### [Records for this task]
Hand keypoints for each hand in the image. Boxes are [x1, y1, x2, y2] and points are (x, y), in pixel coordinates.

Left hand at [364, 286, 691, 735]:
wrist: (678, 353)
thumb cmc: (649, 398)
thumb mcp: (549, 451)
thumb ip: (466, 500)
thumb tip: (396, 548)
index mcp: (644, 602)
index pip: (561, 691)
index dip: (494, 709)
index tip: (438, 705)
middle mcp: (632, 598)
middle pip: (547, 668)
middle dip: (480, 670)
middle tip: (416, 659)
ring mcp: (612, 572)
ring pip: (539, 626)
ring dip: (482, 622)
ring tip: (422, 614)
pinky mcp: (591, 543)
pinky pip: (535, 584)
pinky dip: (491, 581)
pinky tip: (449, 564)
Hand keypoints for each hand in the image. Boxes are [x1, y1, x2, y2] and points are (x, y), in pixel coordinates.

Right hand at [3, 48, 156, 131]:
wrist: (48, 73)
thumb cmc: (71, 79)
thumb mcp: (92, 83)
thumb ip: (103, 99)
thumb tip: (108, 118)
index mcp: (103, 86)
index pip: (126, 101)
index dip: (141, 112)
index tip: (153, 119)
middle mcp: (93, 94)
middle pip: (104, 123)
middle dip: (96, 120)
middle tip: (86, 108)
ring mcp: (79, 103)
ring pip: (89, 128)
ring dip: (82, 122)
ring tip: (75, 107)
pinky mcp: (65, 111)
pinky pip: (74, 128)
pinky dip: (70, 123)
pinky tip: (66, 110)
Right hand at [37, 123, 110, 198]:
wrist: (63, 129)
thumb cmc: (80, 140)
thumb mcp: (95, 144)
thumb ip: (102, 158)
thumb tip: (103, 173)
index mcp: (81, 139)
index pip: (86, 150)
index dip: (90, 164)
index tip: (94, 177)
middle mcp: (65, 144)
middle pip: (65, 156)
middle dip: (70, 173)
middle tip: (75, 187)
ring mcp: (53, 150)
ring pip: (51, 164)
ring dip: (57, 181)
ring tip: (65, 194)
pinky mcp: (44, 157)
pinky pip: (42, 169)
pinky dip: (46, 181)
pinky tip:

### [Task brief]
Set down, unchanged, only those lines above that fall between the line with "middle dip: (96, 120)" and the line with "thumb mcp: (95, 144)", the two end lines included.

### [Task response]
middle dip: (96, 120)
middle tip: (86, 108)
ring mcp: (79, 103)
ring pip: (89, 128)
ring dip: (82, 122)
ring tip: (75, 107)
pinky mcp: (65, 111)
pinky pip: (74, 128)
pinky dip: (70, 123)
pinky tip: (66, 110)
Right hand at [37, 123, 110, 198]:
wrist: (63, 129)
thumb cmc: (80, 140)
thumb mcp: (95, 144)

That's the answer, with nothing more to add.